Yellowknife Mayor Rebecca Alty says city reopening will happen in stages. (Randall McKenzie/CBC - image credit)
Yellowknife Mayor Rebecca Alty says city reopening will happen in stages. (Randall McKenzie/CBC - image credit)

City workers in Yellowknife were off the picket line and back on the job Monday morning, with city services and facilities expected to come back online piece by piece over the coming days.

In an email Monday afternoon, the city gave a timeline of how the phased reopening will work.

As of March 21, City Hall, the Yellowknife public library, Ruth Inch Memorial Pool, the Multiplex, Fieldhouse and Visitor Information Centre will be open to the public.

Lessons and special programming, however, will not resume right away, and the pool will operate on reduced hours from 11:30 a.m. to 9 p.m.

The Yellowknife community arena will also open to the public on Tuesday afternoon at 4 p.m.

The solid waste facility continues to be closed though the City said it would release more information on its reopening next week. Garbage pickup will continue this week and next, and compost and organics picks will begin the week of April 3.

After that the regular bi-weekly rotation schedule will continue with garbage pickup the week of April 10, organics the week of April 17 and so on.

The City said that recycling will resume when operational capacity allows.

"It's about five and a half weeks of garbage to manage, so that one will take a bit longer," Alty said.

What the new deal means for staff

The new collective agreement gives workers a wage increase of three per cent, retroactive to 2022, and 2.75 per cent for 2023.

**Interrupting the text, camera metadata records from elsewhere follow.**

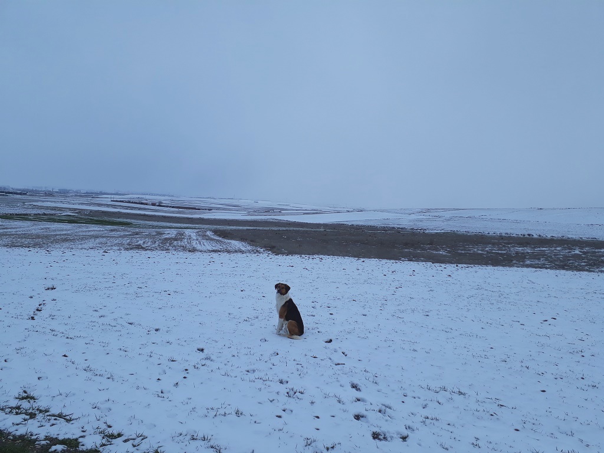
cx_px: 302
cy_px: 226
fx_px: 471
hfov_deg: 65.3
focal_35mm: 27
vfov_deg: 51.4
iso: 40
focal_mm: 3.6
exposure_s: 1/257
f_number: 1.9
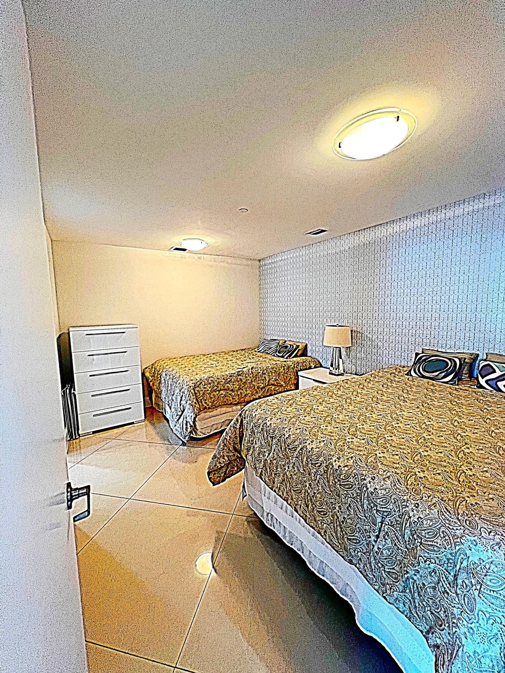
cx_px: 252
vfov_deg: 106.2
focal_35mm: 13
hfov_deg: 89.9
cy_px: 336
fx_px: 253
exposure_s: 1/60
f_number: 1.8
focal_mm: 1.57
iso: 200
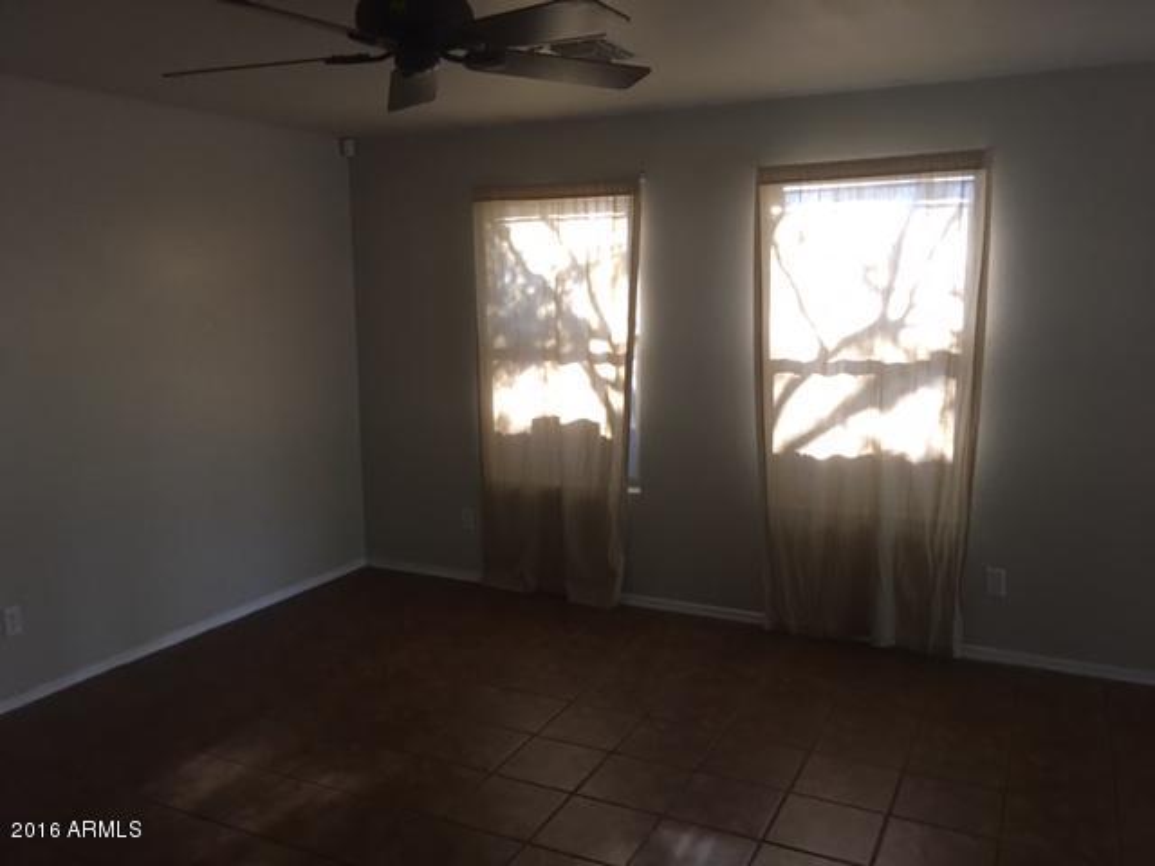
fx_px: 968
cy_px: 433
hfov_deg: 61.7
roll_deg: -1.4
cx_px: 578
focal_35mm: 29
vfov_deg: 48.2
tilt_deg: -10.2
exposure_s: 1/15
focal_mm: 4.15
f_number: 2.2
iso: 50
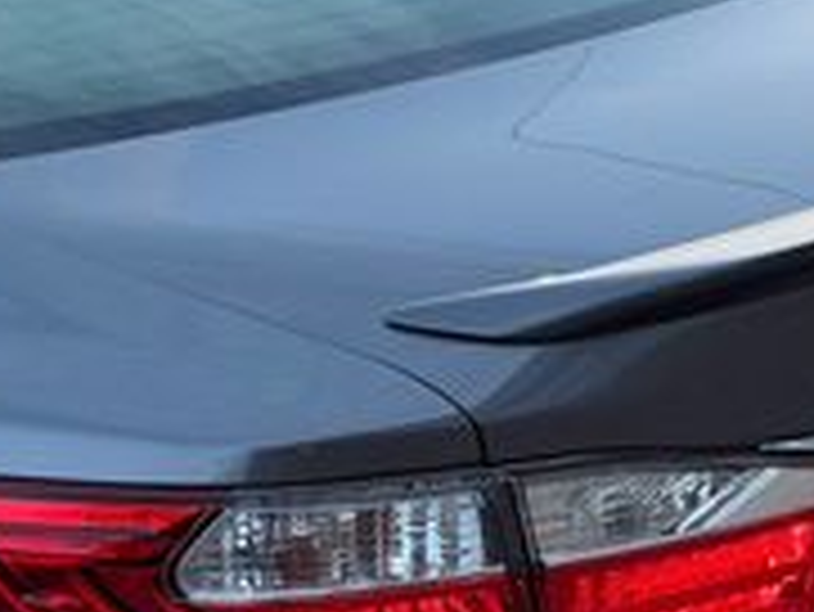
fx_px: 4000
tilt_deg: -18.4
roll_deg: +2.1
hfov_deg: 11.6
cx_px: 441
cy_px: 801
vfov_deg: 8.6
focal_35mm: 170
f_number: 1.78
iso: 250
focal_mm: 6.76
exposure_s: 1/60
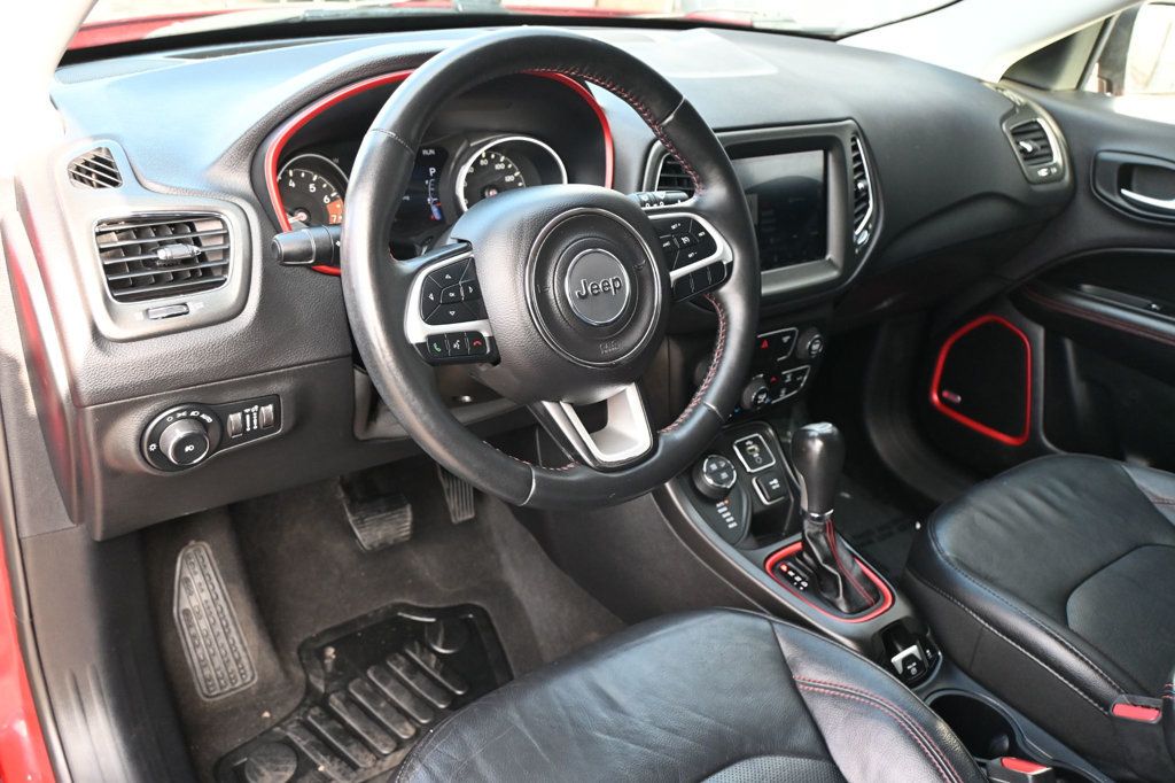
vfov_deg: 43.6
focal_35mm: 30
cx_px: 588
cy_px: 392
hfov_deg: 61.9
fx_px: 979
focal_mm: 20
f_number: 3.8
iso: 1000
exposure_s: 1/125
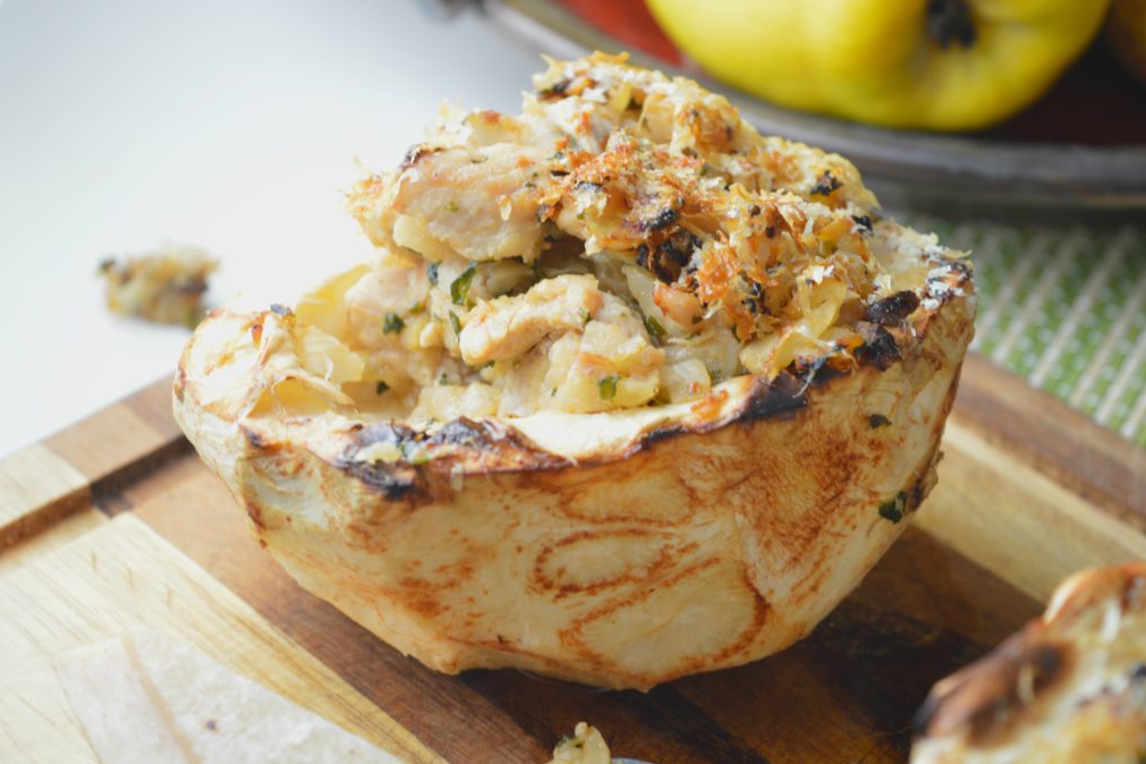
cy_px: 384
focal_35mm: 84
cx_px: 578
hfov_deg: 24.3
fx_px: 2658
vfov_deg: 16.4
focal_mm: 55
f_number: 5.6
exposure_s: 1/20
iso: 100
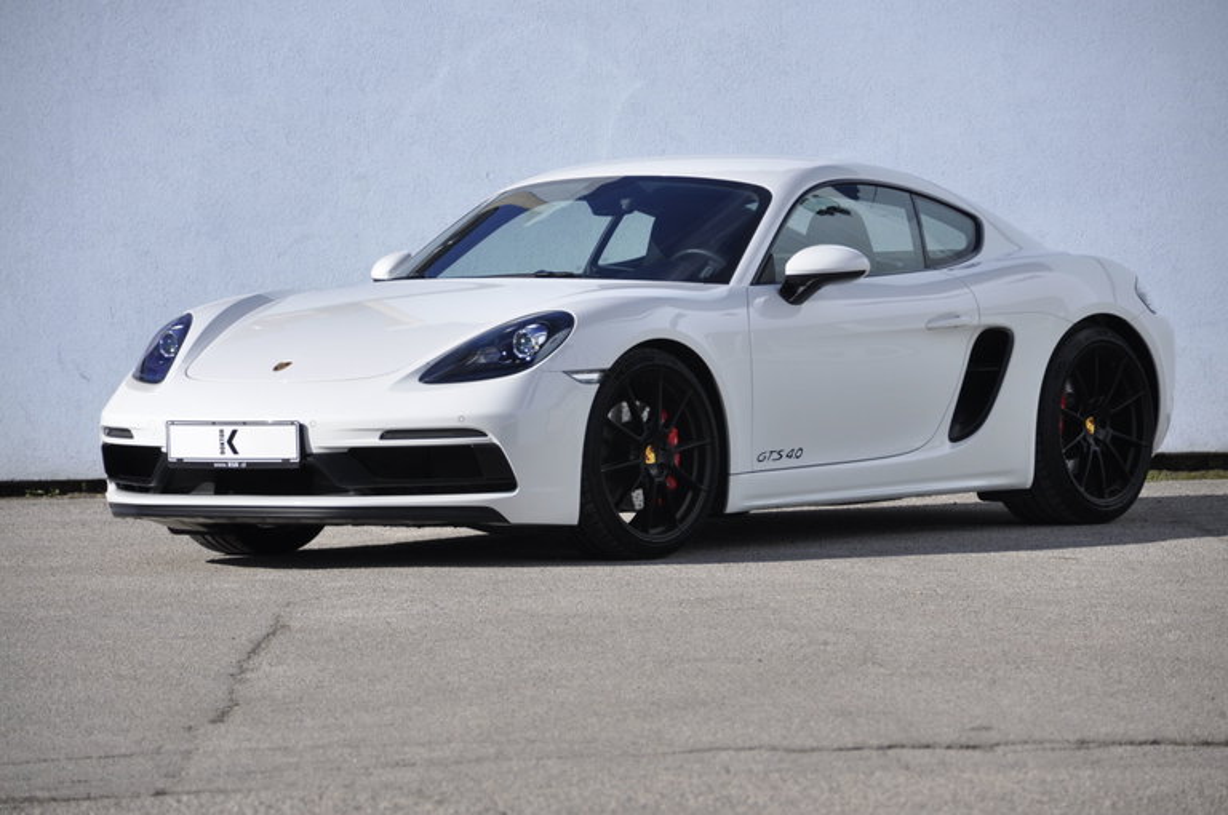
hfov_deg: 11.0
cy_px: 408
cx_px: 614
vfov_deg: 7.3
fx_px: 6388
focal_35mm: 188
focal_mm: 125
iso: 500
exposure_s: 1/800
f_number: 7.1
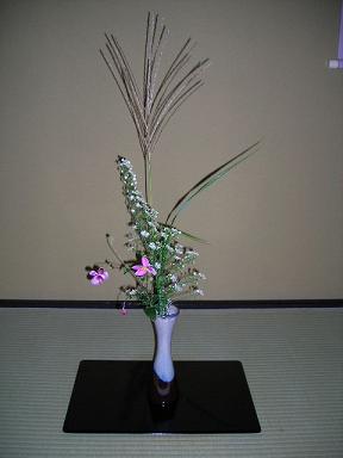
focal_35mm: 38
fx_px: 502
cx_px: 172
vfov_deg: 49.0
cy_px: 229
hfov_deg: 37.7
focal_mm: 6.3
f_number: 3.2
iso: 56
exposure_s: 1/60.1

It also brings one-time signing bonuses of up to $1,800, depending on whether staff are full-time, part-time or seasonal.

This year, at least, the city isn't looking at an additional tax increase to cover the extra cost. Alty said the city will need to examine its budget and figure out how to whittle down operational costs to help cover the increased pay for staff.

"Whether that's through vacancies that occurred, or, you know, we've got positions that we're hoping to hire this year [that] we'll have to delay the start, but we'll have to adjust some of our work this year," she said.

What happens next

Workers had been without a collective agreement since the last one expired at the end of 2021.

Though the new agreement covers 2022 and 2023, it will be up for renegotiation again this fall — along with both of the other collective agreements covering various city staff.

Alty said she'd like to see the negotiating strategy change for those negotiations.

There are two types of negotiations, she said: the type that just happened, with offers and counter-offers; and a type where they set out values and principles, and work collectively to come to an agreement.

"If all of our unions are open to considering that way, I think it's more collaborative, it's less confrontational and could have hopefully reduced some of the tensions in [the process]," she said.

Alty said it's hard to predict what will happen this fall, since each negotiation is different, though she assumes there will be another wage increase on the table.

"When we get back together at the table in the fall, we'll have a different mandate going into the next collective agreement and approach those discussions differently," she said.